Euro RSCG Life 4D

Euro RSCG Life 4D functions as the Havas network’s digital healthcare laboratory and as an agency in its own right. And the fast-growing shop is expanding outside the US, opening a London office last year and now a joint venture in China.

In November, Havas inked a deal with MedMed, a 14-year-old, 260-person agency with offices in Beijing, Shanghai and Chengdu, giving the 4D healthcare shop entrée into that booming market. Next stop: Brazil, which Havas Worldwide Health chief digital officer Larry Mickelberg says is “on the agenda for this year.” The shop also set up a digital production unit in Heredia, Costa Rica, last July that’s servicing the entire network with a staff of 30.

 

Business was good in 2011, says Mickelberg, who won’t divulge specifics but says it was the shop’s third consecutive year of double-digit revenue growth. New talent came from Wunderman, Publicis Modem and Tribal DDB’s Agency.com, adding around 20 staff for a total of 125. Wins included a global digital AOR assignment on a potentially big prelaunch CNS product. The shop has participated in “a number of successful pitches” over the past year, both on its own and in tandem with sibling shops, says Mickelberg, and saw “several important wins” that got 4D onto the digital rosters of two big drug companies.
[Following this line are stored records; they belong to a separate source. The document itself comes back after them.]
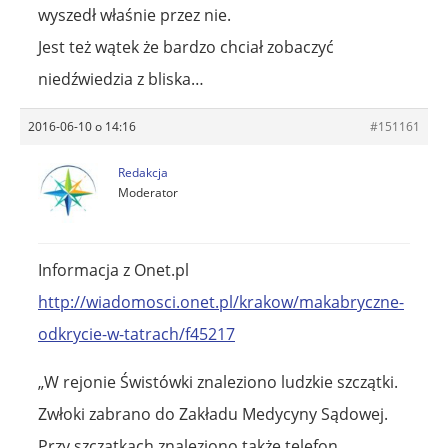
wyszedł właśnie przez nie.
Jest też wątek że bardzo chciał zobaczyć
niedźwiedzia z bliska…
2016-06-10 o 14:16
#151161
Redakcja
Moderator
Informacja z Onet.pl
http://wiadomosci.onet.pl/krakow/makabryczne-
odkrycie-w-tatrach/f45217
„W rejonie Świstówki znaleziono ludzkie szczątki.
Zwłoki zabrano do Zakładu Medycyny Sądowej.
Przy szczątkach znaleziono także telefon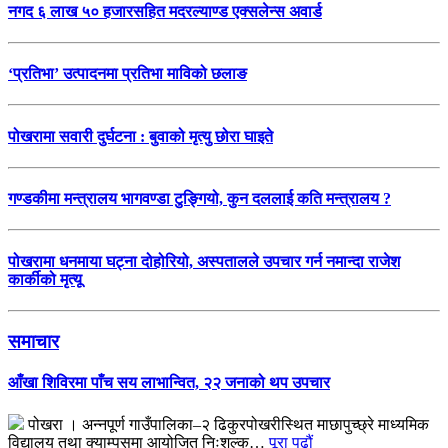
नगद ६ लाख ५० हजारसहित मदरल्याण्ड एक्सलेन्स अवार्ड
‘प्रतिभा’ उत्पादनमा प्रतिभा माविको छलाङ
पोखरामा सवारी दुर्घटना : बुवाको मृत्यु छोरा घाइते
गण्डकीमा मन्त्रालय भागवण्डा टुङ्गियो, कुन दललाई कति मन्त्रालय ?
पोखरामा धनमाया घट्ना दोहोरियो, अस्पतालले उपचार गर्न नमान्दा राजेश
कार्कीको मृत्यू
समाचार
आँखा शिविरमा पाँच सय लाभान्वित, २२ जनाको थप उपचार
पोखरा । अन्नपूर्ण गाउँपालिका–२ ढिकुरपोखरीस्थित माछापुच्छ्रे माध्यमिक
विद्यालय तथा क्याम्पसमा आयोजित निःशुल्क…
पूरा पढौं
“All of the agencies in the network have digital capacity, but sometimes the scale or complexity of the opportunity necessitates that we partner with them,” says Mickelberg. “A big part of our job is to ensure that our sibling agencies can manage digital independently, and so we develop platforms and intellectual property that we then send onto the agencies. We always have to be on the cutting edge of what’s next.”

The shop lost one promising piece of business due to the failure of dalcetrapib, the “good” cholesterol candidate that Roche dropped after disappointing clinical trial results back in May.

Recent work includes the Mealtime Masters campaign for Sanofi insulin Apidra, with a reality TV–style cook-off series judged by celebrity chef Chris Smith.

“The content has a playful nature, and it’s as good as cable-TV-network food programming,” says Mickelberg.

The Havas shop, which handles an even split of consumer and professional work, sees the iPad as a game changer—so much so that every agency employee was given one last year.

“We think it’s so revolutionary for our clients that we wanted to put one in the hands of everyone in the agency so that they could not only experience it but also come up with ideas and approaches for using it in our work,” says Mickelberg. An internal app contest generated a number of ideas that were good enough to share with clients.

he shop is also following the emergence of “always on” health monitoring systems closely, looking to close the loop between doctors, patients and caregivers.

“This dynamic shared view of the patient’s status is really a breakthrough in the way our clients can communicate to and offer services to all parties,” says Mickelberg. “So we are not in the business of pushing advertising and messaging—we are in the business of real time news, information and support for better health. I would shudder if you were to call Life 4D an advertising agency. We are in a completely different business today, and I think we are leading amongst our competitors in this space.”